Оба отрицательно мотают головами, что определенно значит да.
Мы остаемся на празднике какое-то время, но задолго до того, как объявят короля и королеву вечера, Шон говорит, что его родители разрешили нам всем вместе поехать в их дом за городом.
— Нет уж, — отказывается Питер, — с меня хватит. Отвезите меня домой.
— А ты как, Рита? — Шон смотрит на меня сквозь полутьму, в его глазах играют блики школьной светомузыки.
— Поехали, — отвечаю.
Мы завозим брата домой. Шон выпрыгивает из машины, и они крепко обнимаются на улице. Что-то говорят друг другу, жмут руки.
Дом Фитцджеральдов одноэтажный, всего с двумя спальнями и небольшой гостиной, зато с широким крыльцом. Ночь здесь темная, небо усыпано звездами, которые так напоминают веснушки Шона. Сверчки стрекочут.

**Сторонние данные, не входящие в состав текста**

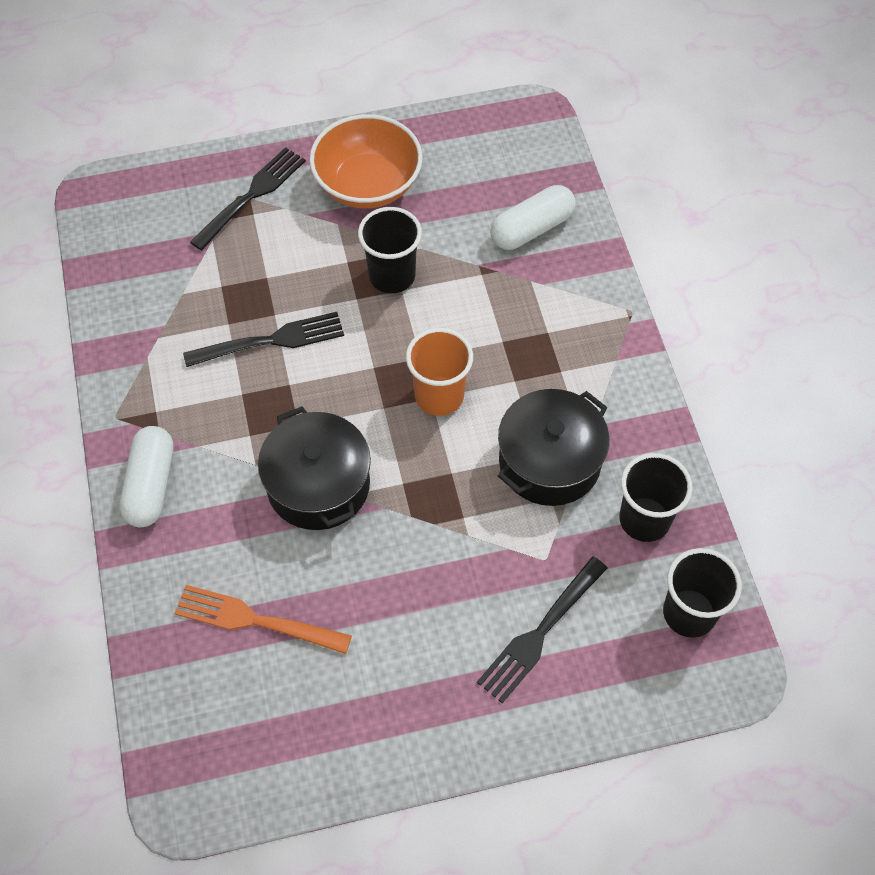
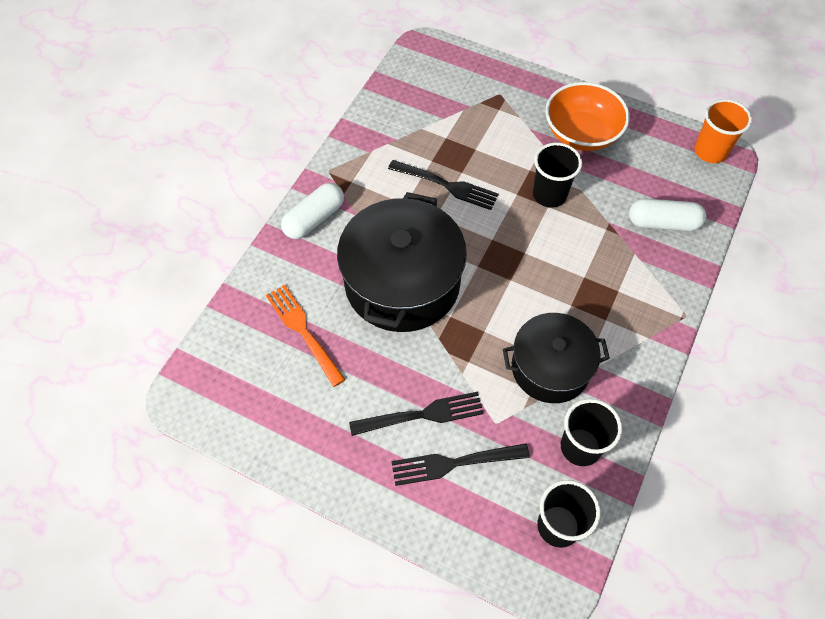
camera: 40 degrees right, 0 degrees up
black fork [190,147,306,250] -> black fork moved to [349,392,484,436]
black pot [258,406,371,530] -> black pot [337,192,467,332], size x1.55
orange cup [406,328,473,416] -> orange cup moved to [694,99,752,163]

— Как надоел-то этот смокинг долбанный, — ворчит Фитцджеральд, едва мы входим в дом, и снимает пиджак.
Он бросает его на диван, расстегивает рукава рубашки.
— Ты не против, я переоденусь быстренько? — спрашивает он, — а то эти брюки меня угробят.
Он скрывается в комнате, не дожидаясь моего ответа, а я разглядываю дом. Здесь пахнет кедром — все отделано им, стены, потолок. Мебель и полки для книг тоже деревянные. На стенах — семейные фотографии, фотографии Шона в футбольной форме со шлемом под мышкой. Фотографии, где он совсем маленький, играет на пляже. Снимки его родителей, счастливых, обнимающихся. На полках — старые книги, свечи, статуэтки. Маленький журнальный столик, тоже деревянный, накрыт ажурной вязаной салфеткой. На одной из полок выставлены три бумажных макета маяков, аккуратно раскрашенных, наверняка, сделанных Шоном. Сам он появляется из комнаты в потертых разодранных джинсах и серой футболке с эмблемой Нью-йоркского университета. Очень быстро Фитцджеральд достает откуда-то бутылку вина и два бокала, быстро извлекает пробку, наливает, один бокал протягивает мне. Мы поднимает их без тоста, не говоря ни слова. Да и потом еще долго молчим. Я делаю вид, что все еще что-то разглядываю. Шон стоит, опершись о стену, засунув руки в карманы.
— Спасибо, что вытащил Питера, — нарушаю я молчание, — что растормошил его и… напоил, — последнее слово произношу строго.
— Да мы по чуть-чуть, — улыбается он натянуто и утыкается взглядом в пол.
— По-моему, не очень плохо все вышло, а? Как он вообще?
— Лучше, чем я думал. Алкоголь пошел на пользу, — Шон улыбается.
И снова мы пьем вино в тишине. И снова я задаю вопрос.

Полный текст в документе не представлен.